L11 Correlation Flashcards
Define ‘correlation’.
Quantification of the degree to which two random variables (continuous/ordinal) are related, provided their relationship is linear.
- i.e. Correlation analysis assumes a linear or straight-line relationship between the two variables
- Measures the linear relationship between two variables x & y on n individuals
1st step before performing correlation analysis is to construct a scatter plot of y against x.
What is the purpose of a scatter plot in correlation analysis?
Required to plot to visually examine whether a relationship exists between two numerical variables, before performing correlation analysis.
Explain the significance of the correlation coefficient.
Quantitative measure of strength and direction of a linear relationship between two variables
- r and rs are dimensionless (i.e. unitless)
- Range of possible values is -1 to 1
Sign of r or rs indicates the direction of the linear relationship between two variables.
- r or rs > 0 means positive correlation
- r or rs < 0 means negative correlation
- r or rs = 1 means perfect positive correlation
- r or rs = -1 means perfect negative correlation
- r or rs = 0 means no correlation (no linear relationship)
Magnitude of r and rs indicates strength between two variables
- < +- 0.5: Weak linear relationship
- +- 0.5 to +- 0.7: Strong linear relationship
- +- 0.7 to +- 1.0: Very strong linear relationship
Which type of statistical test is used to examine the correlation between two numerical continuous variables, both of which are normally distributed?
Parametric test: Pearson product-moment correlation (r)
- Used when BOTH variables are continuously normally distributed data
Which type of statistical test is used to examine the correlation between two numerical continuous variables, where one of which is normally distributed?
Non-parametric test: Spearman rank correlation (rs)
- Used when one or both variables are continuously NON-normally distributed or ordinal data
Which type of statistical test is used to examine the correlation between two numerical variables, where one of which is an ordinal variable?
Non-parametric test: Spearman rank correlation (rs)

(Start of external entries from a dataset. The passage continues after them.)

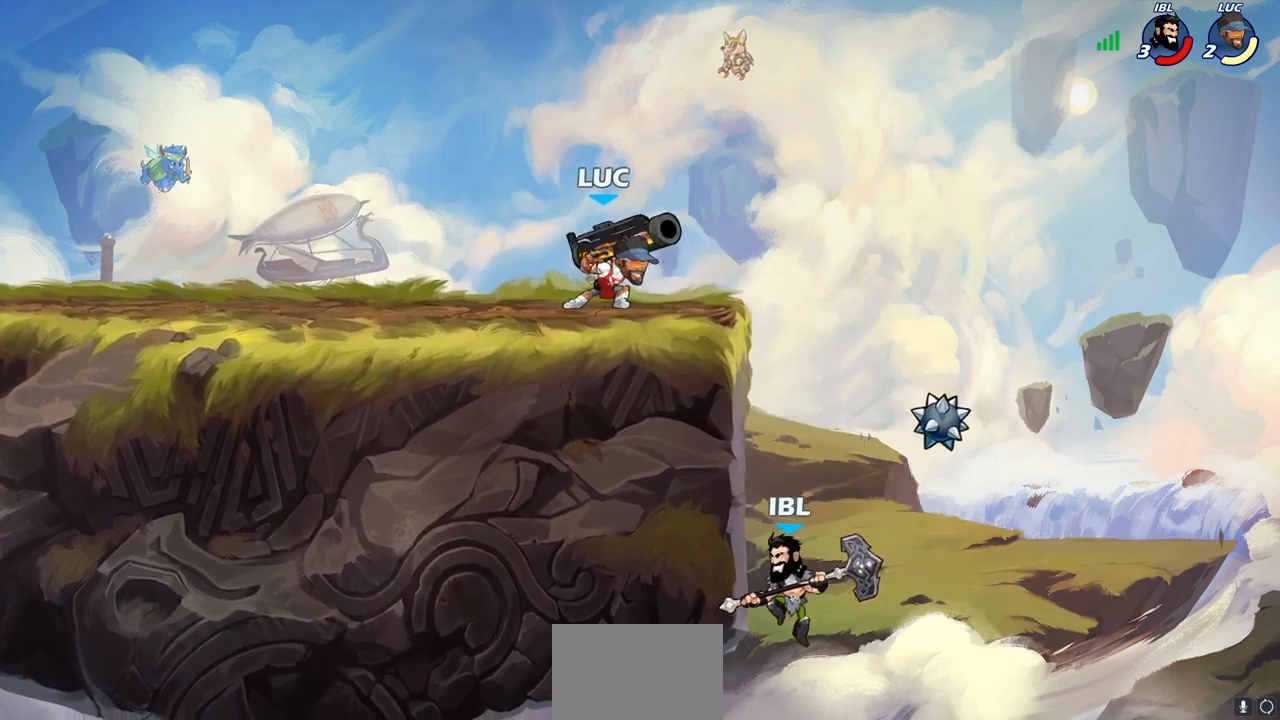
{"buttons": [], "left_stick": "center", "right_stick": "center", "events": [[67, "CIRCLE", "up"], [183, "left_stick", "center"]]}
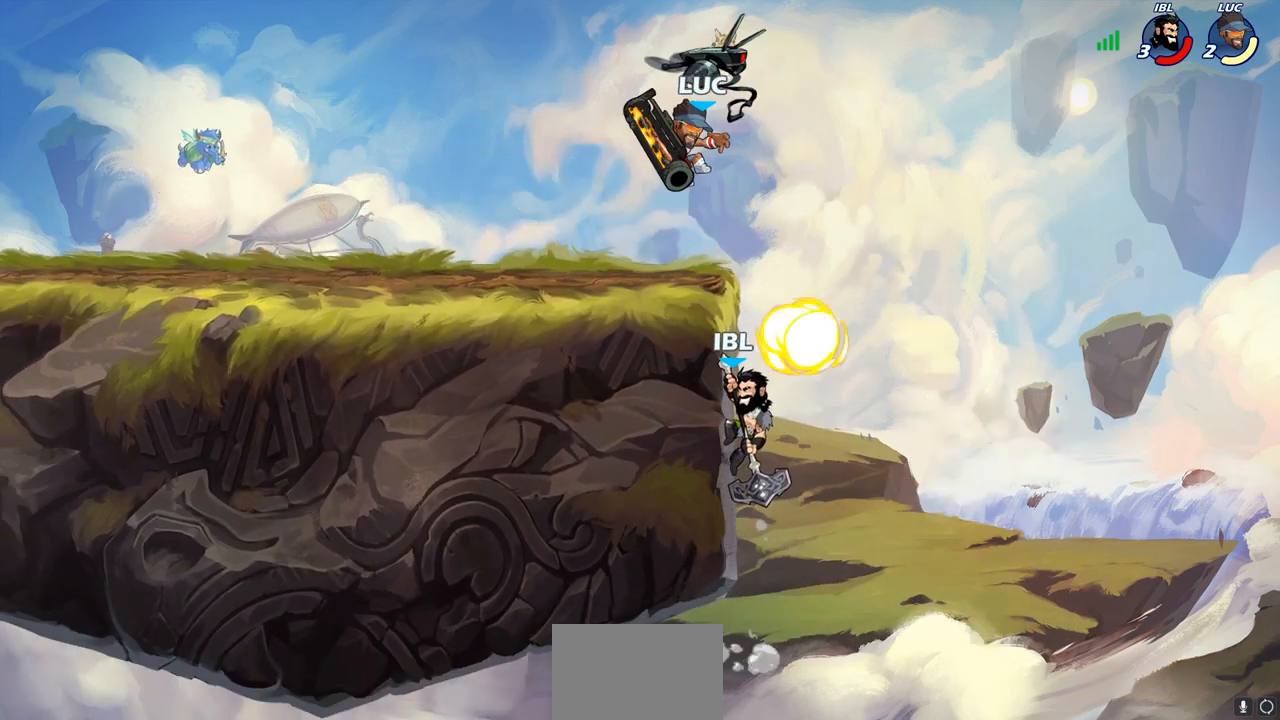
{"buttons": [], "left_stick": "left", "right_stick": "center", "events": [[100, "left_stick", "left"], [300, "CROSS", "down"], [467, "CROSS", "up"]]}
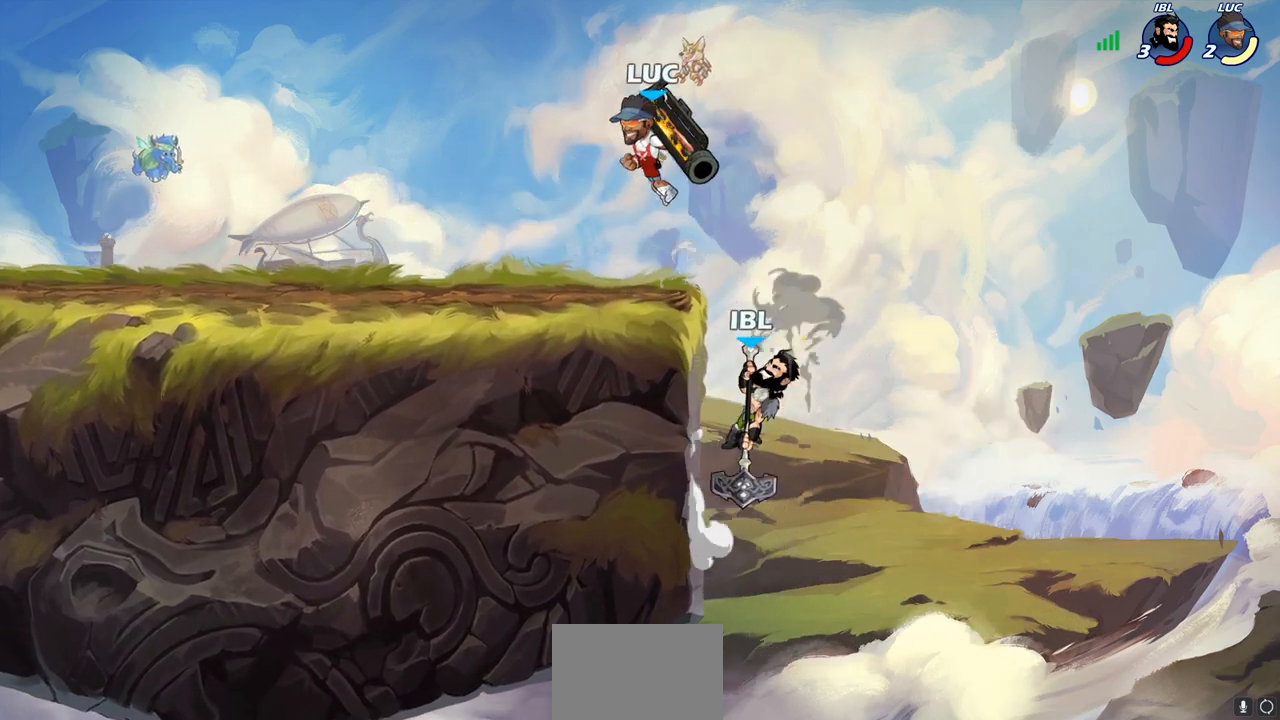
{"buttons": [], "left_stick": "center", "right_stick": "center", "events": [[133, "left_stick", "down-right"], [350, "left_stick", "center"], [383, "SQUARE", "down"], [467, "SQUARE", "up"]]}
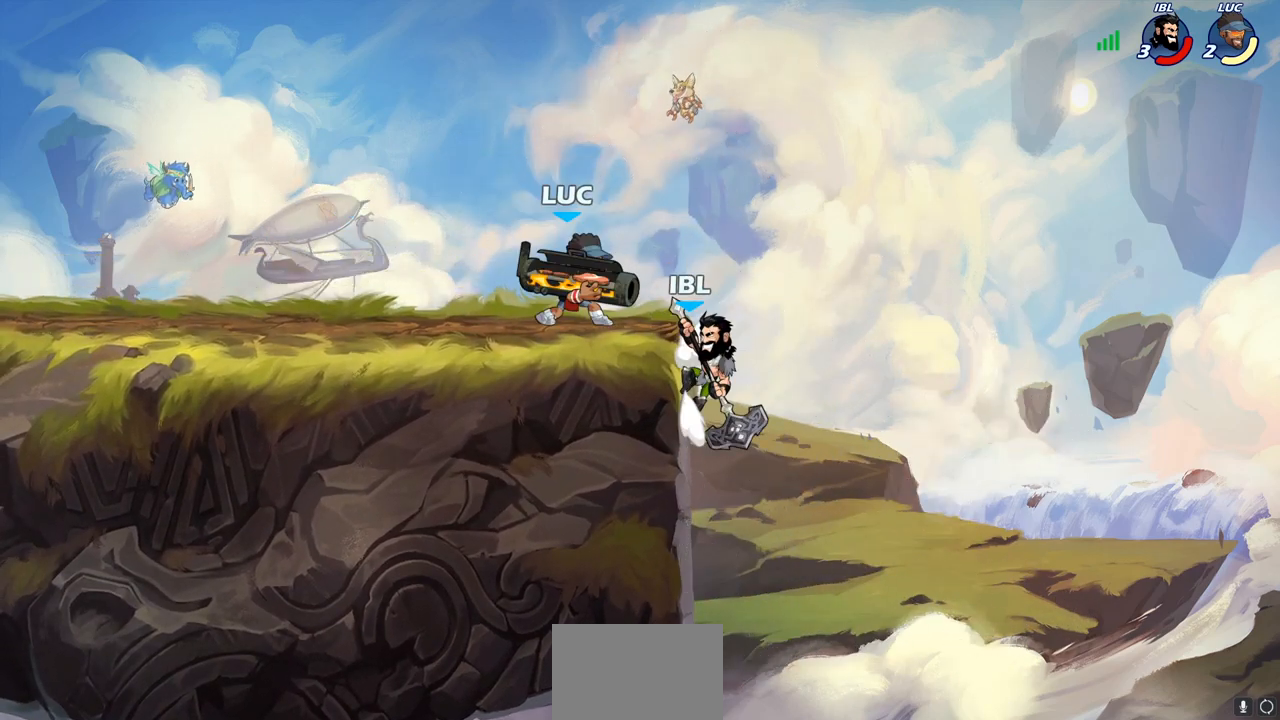
{"buttons": [], "left_stick": "center", "right_stick": "center", "events": [[50, "SQUARE", "down"], [150, "SQUARE", "up"]]}
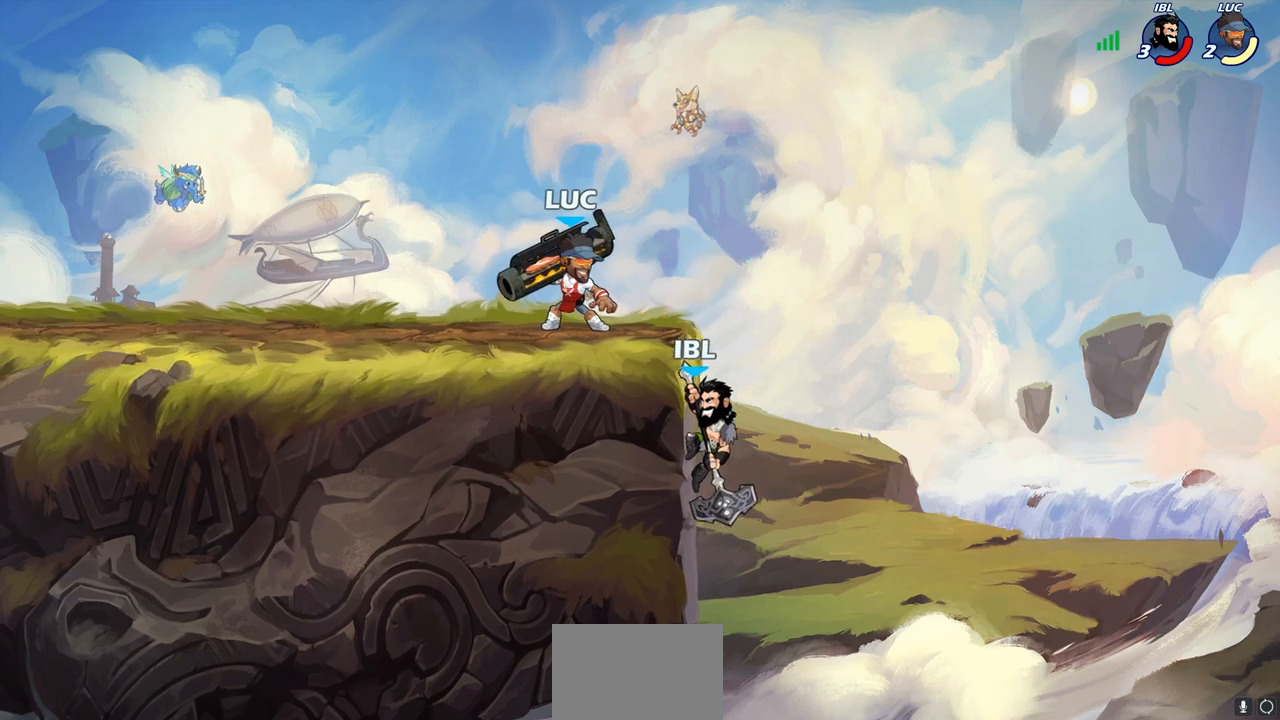
{"buttons": [], "left_stick": "down", "right_stick": "center", "events": [[267, "left_stick", "down"]]}
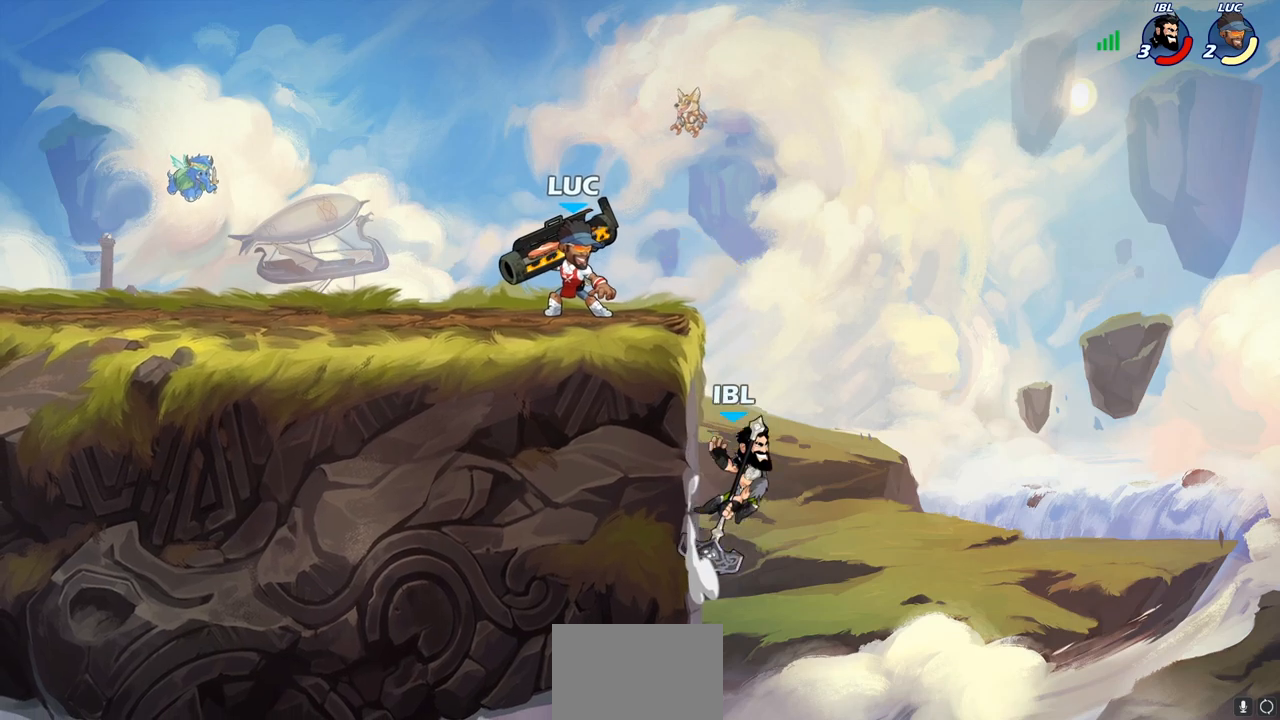
{"buttons": [], "left_stick": "right", "right_stick": "center", "events": [[250, "SQUARE", "down"], [333, "SQUARE", "up"], [467, "left_stick", "right"]]}
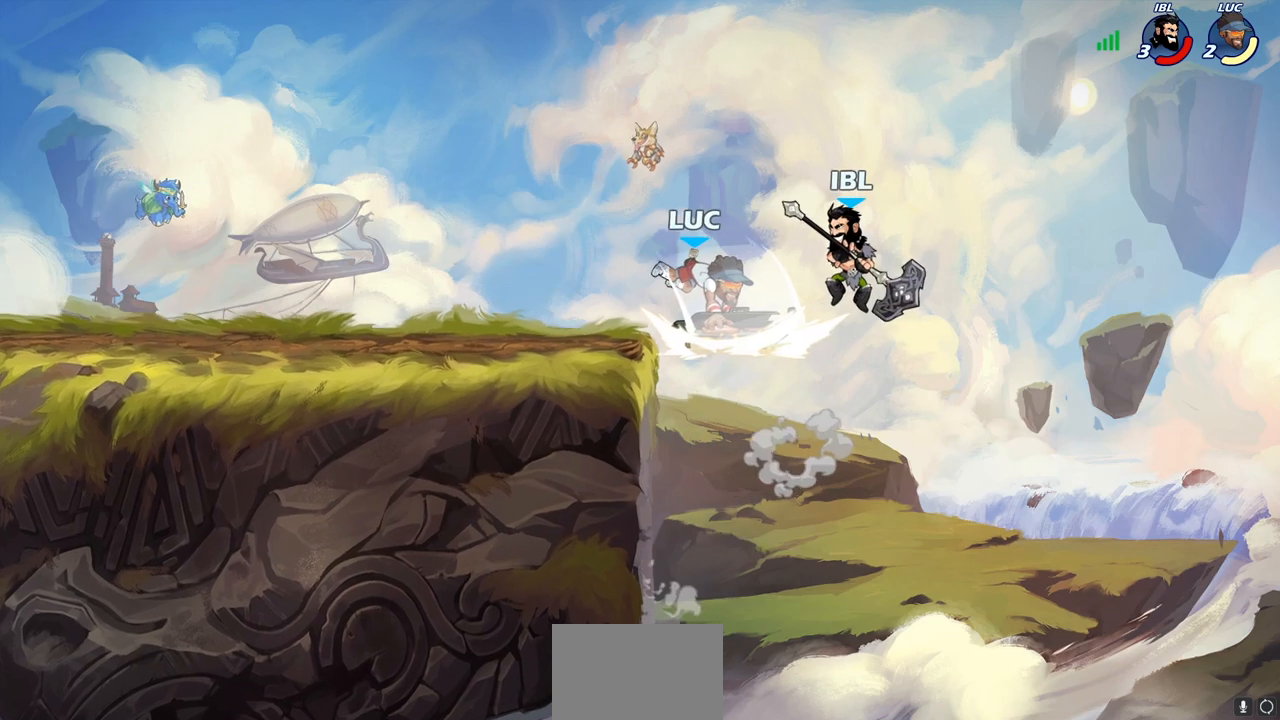
{"buttons": ["CROSS"], "left_stick": "center", "right_stick": "center", "events": [[100, "left_stick", "center"], [467, "CROSS", "down"]]}
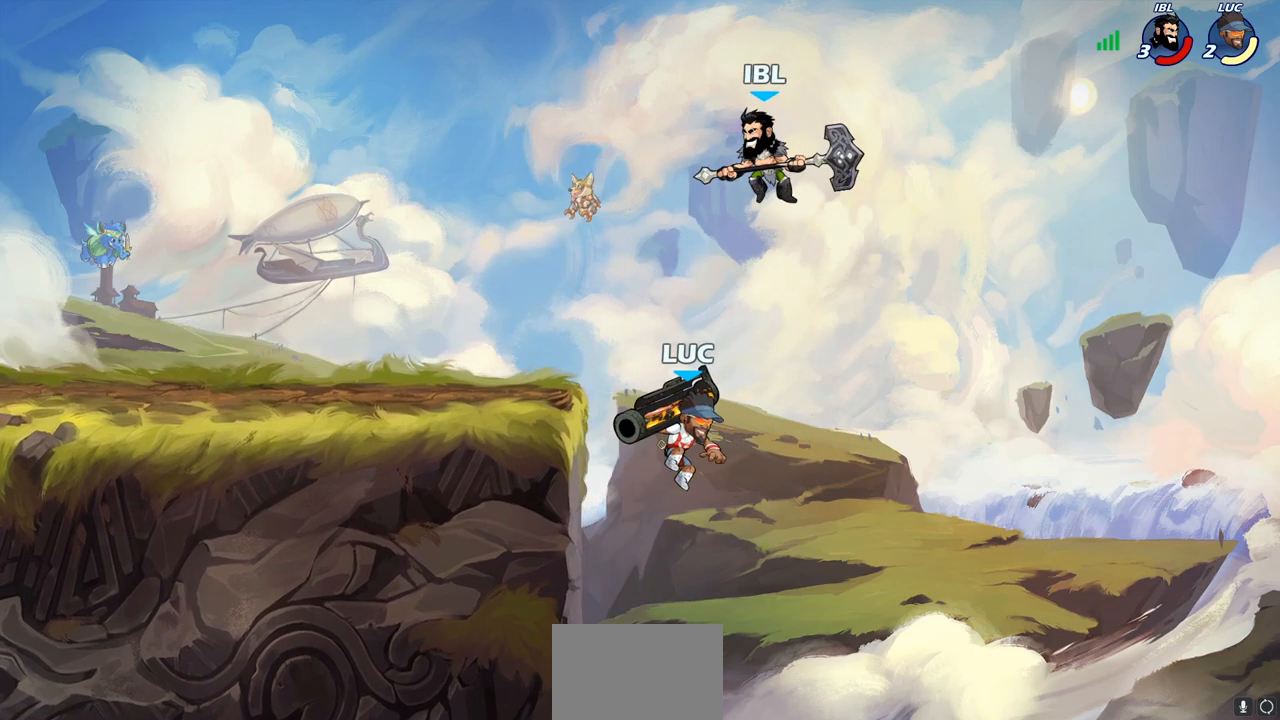
{"buttons": [], "left_stick": "center", "right_stick": "center", "events": [[17, "left_stick", "left"], [100, "CROSS", "up"], [367, "left_stick", "down-right"], [450, "left_stick", "center"]]}
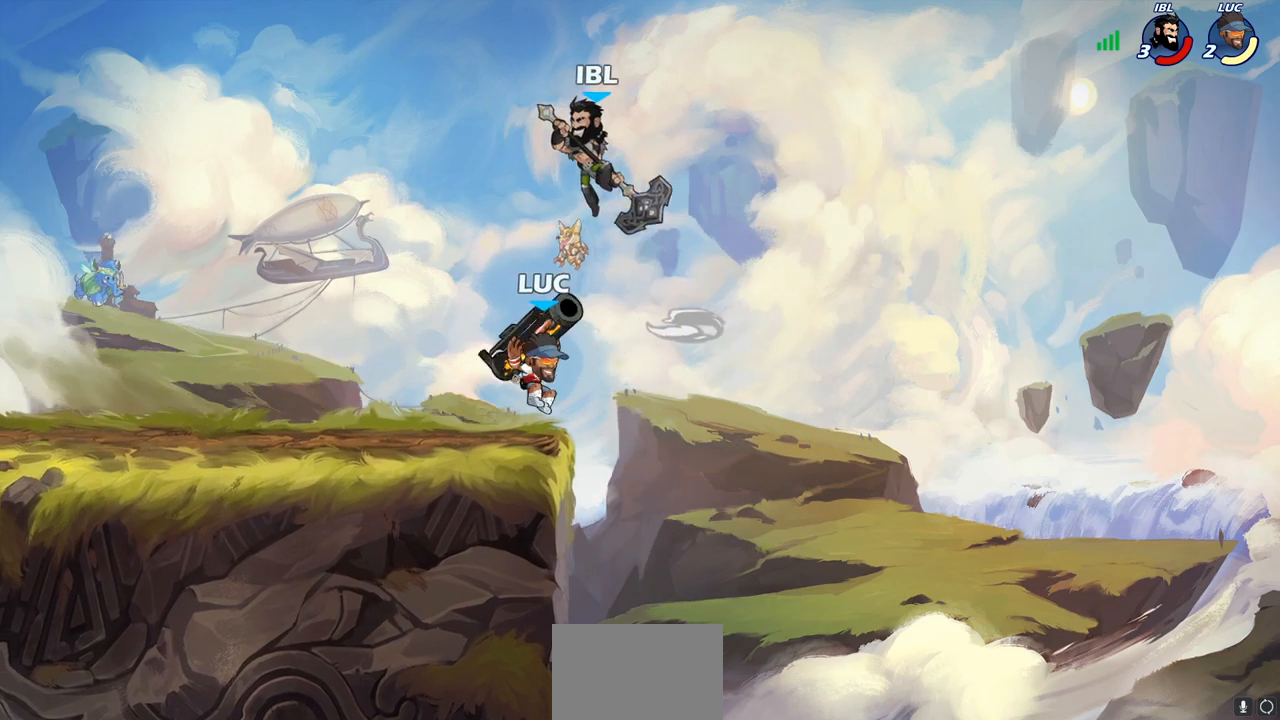
{"buttons": [], "left_stick": "center", "right_stick": "center", "events": [[17, "SQUARE", "down"], [83, "SQUARE", "up"]]}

- Used when one or both variables are continuously NON-normally distributed or ordinal data
What are some potential misuses of the correlation coefficient?
May not be useful if underlying relationship is NON-linear.
- r or rs = 0 does NOT necessarily mean there is NO relationship between variables, JUST NO linear relationship
- Relationships may be present, but non-linear.
- High r or rs value does NOT necessarily imply “linearity”
ALWAYS construct a scatter plot to look for patterns first before performing correlation analysis!
- Do NOT perform correlation analysis when scatter plots show NON-linear patterns.
What are some potential misinterpretations of the correlation coefficient?
Correlation does NOT necessarily imply causation (cause-and-effect relationship)!!
- A correlation between x and y does NOT necessarily imply that x caused y, since confounders may be present.
State the purpose behind the hypothesis testing of correlation analysis.
To test the H0 that there is no correlation between two numerical variables.
State the assumptions when using Pearson product-moment correlation analysis.
1) The x and y values are independent.
2) The pairs of observations (xi, yi) are randomly selected.
3) The underlying population of both variables are normally distributed.
State the assumptions when using Spearman rank correlation analysis.
1) The x and y values are independent.
2) The pairs of observations (xi, yi) are randomly selected.
E.g. of how to write conclusion of correlation analyses.
At the significance level of 0.05, there is a statistically significant negative correlation (r = -0.791, p < 0.0005) between the percentage of children who have been immunised against the infectious diseases diphtheria, pertussis, and tetanus (DPT) in a given country and its under-5 mortality rate.
What is the disadvantage of using Spearman rank correlation against the Pearson product-moment correlation?
Less sensitive to outlying values as compared with Pearson product-moment correlation.
How similar or different is performing the Spearman rank correlation as compared to the Pearson product-moment correlation?
Performing the Spearman rank correlation is equivalent to performing the Pearson product-moment correlation on the ranked values of x and y (i.e. using assigned ranks rather than the actual observations).